BART Density Estimator
Our mission is to increase BART ridership through accurate ridership predictions for riders and administrators.
BART ridership was decimated by COVID lockdowns and fails to recover pre-lockdown levels as other mass transit systems are tracking toward. Transit patterns are changing rapidly in the post-pandemic economic landscape, and it is crucial that BART adapt to meet the needs of the population and encourage more ridership.
Our team created an application to predict the busy-ness of a BART train on a given route at a given hour. This solution addresses one aspect of rider consideration: comfort as experienced through an available seat and space apart from other riders. Built as a web app, our solution can be easily converted to a mobile application or integrated to Google/Apple Maps with some work.
Data
We combined data from six sources to train and evaluate our model.

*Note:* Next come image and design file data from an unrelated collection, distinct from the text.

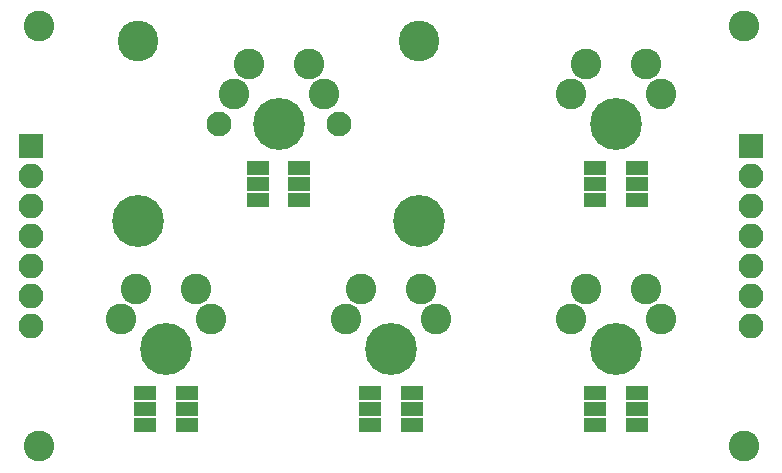
<source format=gbr>
G04 #@! TF.GenerationSoftware,KiCad,Pcbnew,(5.0.0-rc2-dev-471-ge4feb315d)*
G04 #@! TF.CreationDate,2018-05-05T14:14:47+01:00*
G04 #@! TF.ProjectId,cherry_breakout_2u_double_side,6368657272795F627265616B6F75745F,rev?*
G04 #@! TF.SameCoordinates,Original*
G04 #@! TF.FileFunction,Soldermask,Bot*
G04 #@! TF.FilePolarity,Negative*
%FSLAX46Y46*%
G04 Gerber Fmt 4.6, Leading zero omitted, Abs format (unit mm)*
G04 Created by KiCad (PCBNEW (5.0.0-rc2-dev-471-ge4feb315d)) date Sat May  5 14:14:47 2018*
%MOMM*%
%LPD*%
G01*
G04 APERTURE LIST*
%ADD10C,2.600000*%
%ADD11R,1.900000X1.300000*%
%ADD12R,2.100000X2.100000*%
%ADD13O,2.100000X2.100000*%
%ADD14C,3.450000*%
%ADD15C,4.400000*%
%ADD16C,2.100000*%
G04 APERTURE END LIST*
D10*
X129540000Y-125730000D03*
X129540000Y-90170000D03*
X189230000Y-90170000D03*
D11*
X138585000Y-121205000D03*
X138585000Y-122555000D03*
X138585000Y-123905000D03*
X142085000Y-121205000D03*
X142085000Y-122555000D03*
X142085000Y-123905000D03*
X151610000Y-104855000D03*
X151610000Y-103505000D03*
X151610000Y-102155000D03*
X148110000Y-104855000D03*
X148110000Y-103505000D03*
X148110000Y-102155000D03*
X161135000Y-123905000D03*
X161135000Y-122555000D03*
X161135000Y-121205000D03*
X157635000Y-123905000D03*
X157635000Y-122555000D03*
X157635000Y-121205000D03*
X176685000Y-121205000D03*
X176685000Y-122555000D03*
X176685000Y-123905000D03*
X180185000Y-121205000D03*
X180185000Y-122555000D03*
X180185000Y-123905000D03*
X176685000Y-102155000D03*
X176685000Y-103505000D03*
X176685000Y-104855000D03*
X180185000Y-102155000D03*
X180185000Y-103505000D03*
X180185000Y-104855000D03*
D12*
X128905000Y-100330000D03*
D13*
X128905000Y-102870000D03*
X128905000Y-105410000D03*
X128905000Y-107950000D03*
X128905000Y-110490000D03*
X128905000Y-113030000D03*
X128905000Y-115570000D03*
X189865000Y-115570000D03*
X189865000Y-113030000D03*
X189865000Y-110490000D03*
X189865000Y-107950000D03*
X189865000Y-105410000D03*
X189865000Y-102870000D03*
D12*
X189865000Y-100330000D03*
D14*
X161760000Y-91425000D03*
X137960000Y-91425000D03*
D15*
X137960000Y-106665000D03*
X161760000Y-106665000D03*
D16*
X154940000Y-98425000D03*
X144780000Y-98425000D03*
D15*
X149860000Y-98425000D03*
D10*
X146050000Y-95885000D03*
X152400000Y-93345000D03*
D15*
X140335000Y-117475000D03*
D10*
X136525000Y-114935000D03*
X142875000Y-112395000D03*
X137795000Y-112395000D03*
X144145000Y-114935000D03*
D15*
X140335000Y-117475000D03*
D10*
X147320000Y-93345000D03*
X153670000Y-95885000D03*
D15*
X149860000Y-98425000D03*
D16*
X154940000Y-98425000D03*
X144780000Y-98425000D03*
D15*
X137960000Y-106665000D03*
X161760000Y-106665000D03*
D14*
X161760000Y-91425000D03*
X137960000Y-91425000D03*
D15*
X159385000Y-117475000D03*
D10*
X163195000Y-114935000D03*
X156845000Y-112395000D03*
X161925000Y-112395000D03*
X155575000Y-114935000D03*
D15*
X159385000Y-117475000D03*
X178435000Y-98425000D03*
D10*
X174625000Y-95885000D03*
X180975000Y-93345000D03*
D15*
X178435000Y-117475000D03*
D10*
X174625000Y-114935000D03*
X180975000Y-112395000D03*
X175895000Y-112395000D03*
X182245000Y-114935000D03*
D15*
X178435000Y-117475000D03*
D10*
X175895000Y-93345000D03*
X182245000Y-95885000D03*
D15*
X178435000Y-98425000D03*
D10*
X189230000Y-125730000D03*
M02*

</source>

- BART trips. 110 million rows representing 1.1 billion trips between all stations, 2011-2022.
- Stations. IDs and locations of 50 stations.
- Weather. 12 years of daily weather from 4 stations covering the Bay Area.
- Events & holidays. Calendar items impacting all or geo-specific stations.Google trends. Search data for "BART schedule."
Data Science Approach
We used four regression models from MLlib in pySpark: Linear Regression, Decision Trees Regression, Random Forest Regression, and Gradient-boosted Trees Regression. We trained these models with hyperparameter tuning and TimeSeries-Split Cross-validation to get the best results. The best performing model was the Gradient-boosted Trees model.
Evaluation
We chose the coefficient of determination (R2) as well as the Root-Mean-Squared-Error (RMSE) to evaluate the success of our models. Our baseline model which was a Linear regression model yielded a R2 score of 0.28 and RMSE of 0.37. Our best model yielded a goodness of fit (R2) score of 0.73 and RMSE of 0.26.
Key Learnings
- Ridership motivations and obstacles are varied and complex. Rider interviews revealed intersecting concerns of gender and safety, class and autonomy, and macroeconomic environmental variables.
- Technical considerations should be made in totality. We learned that our commitment to Spark isn't natively integrated into AWS's Sagemaker platform. This complicated and slowed our end-to-end development.